Description of the task:
Go through the material line by line and copy each one with the word "Income".

Task material:

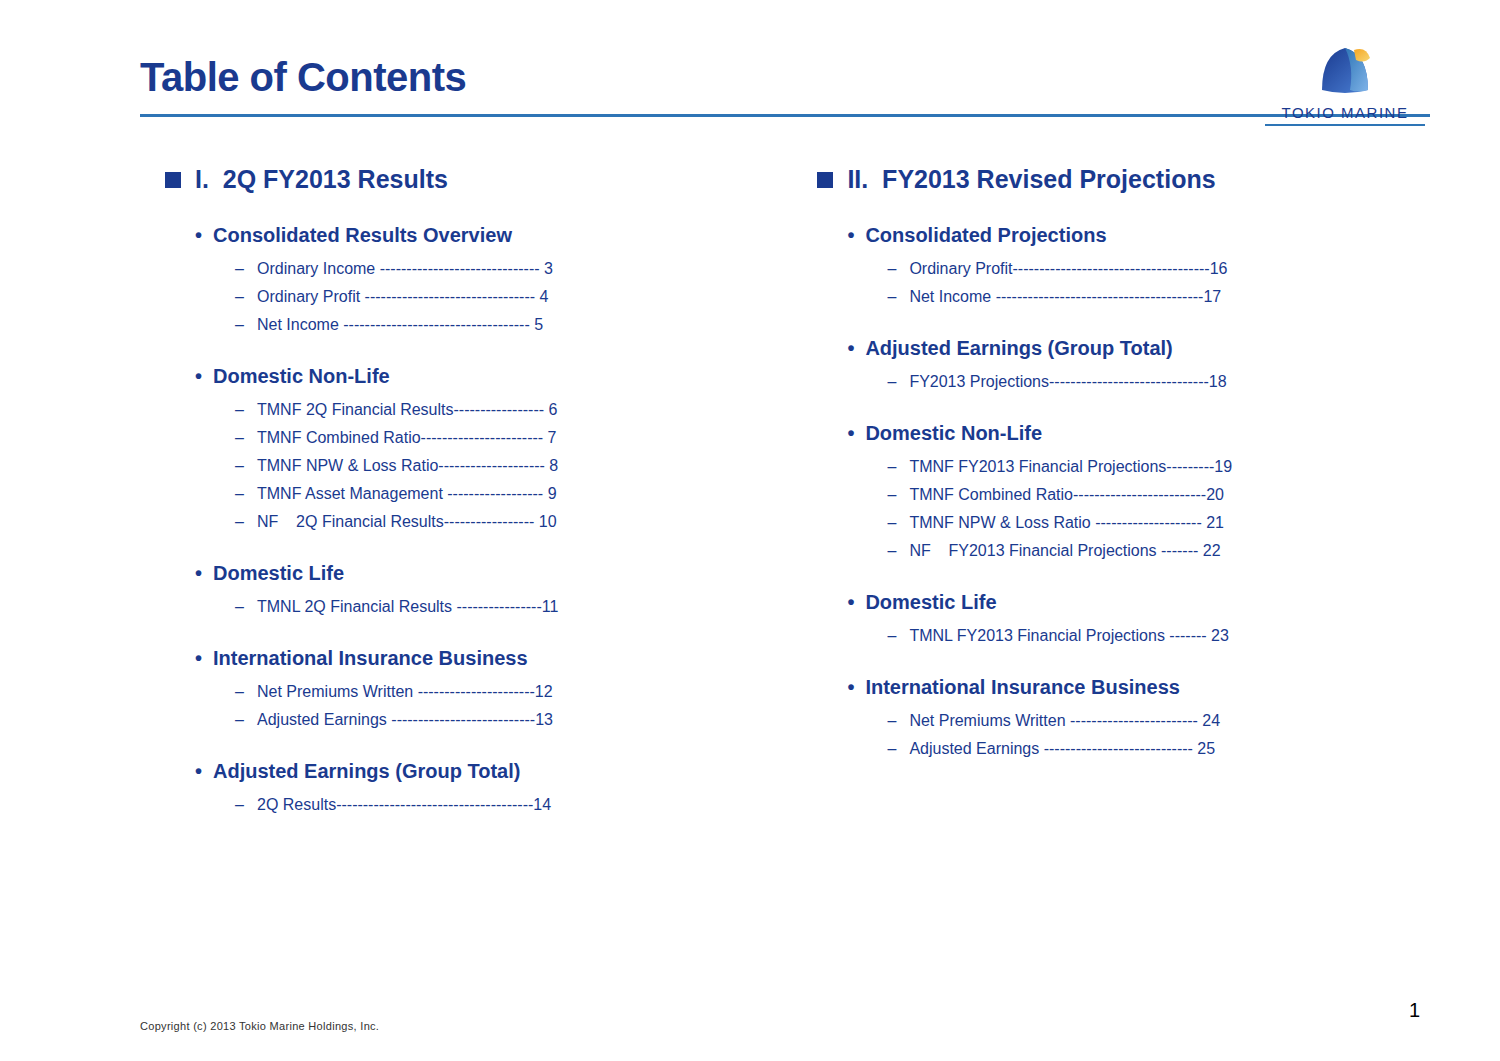Table of Contents
TOKIO MARINE
I. 2Q FY2013 Results
•Consolidated Results Overview
–Ordinary Income ------------------------------ 3
–Ordinary Profit -------------------------------- 4
–Net Income ----------------------------------- 5
•Domestic Non-Life
–TMNF 2Q Financial Results----------------- 6
–TMNF Combined Ratio----------------------- 7
–TMNF NPW & Loss Ratio-------------------- 8
–TMNF Asset Management ------------------ 9
–NF 2Q Financial Results----------------- 10
•Domestic Life
–TMNL 2Q Financial Results ----------------11
•International Insurance Business
–Net Premiums Written ----------------------12
–Adjusted Earnings ---------------------------13
•Adjusted Earnings (Group Total)
–2Q Results-------------------------------------14
II. FY2013 Revised Projections
•Consolidated Projections
–Ordinary Profit-------------------------------------16
–Net Income ---------------------------------------17
•Adjusted Earnings (Group Total)
–FY2013 Projections------------------------------18
•Domestic Non-Life
–TMNF FY2013 Financial Projections---------19
–TMNF Combined Ratio-------------------------20
–TMNF NPW & Loss Ratio -------------------- 21
–NF FY2013 Financial Projections ------- 22
•Domestic Life
–TMNL FY2013 Financial Projections ------- 23
•International Insurance Business
–Net Premiums Written ------------------------ 24
–Adjusted Earnings ---------------------------- 25
Copyright (c) 2013 Tokio Marine Holdings, Inc.
1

Task response:
–Ordinary Income ------------------------------ 3
–Net Income ----------------------------------- 5
–Net Income ---------------------------------------17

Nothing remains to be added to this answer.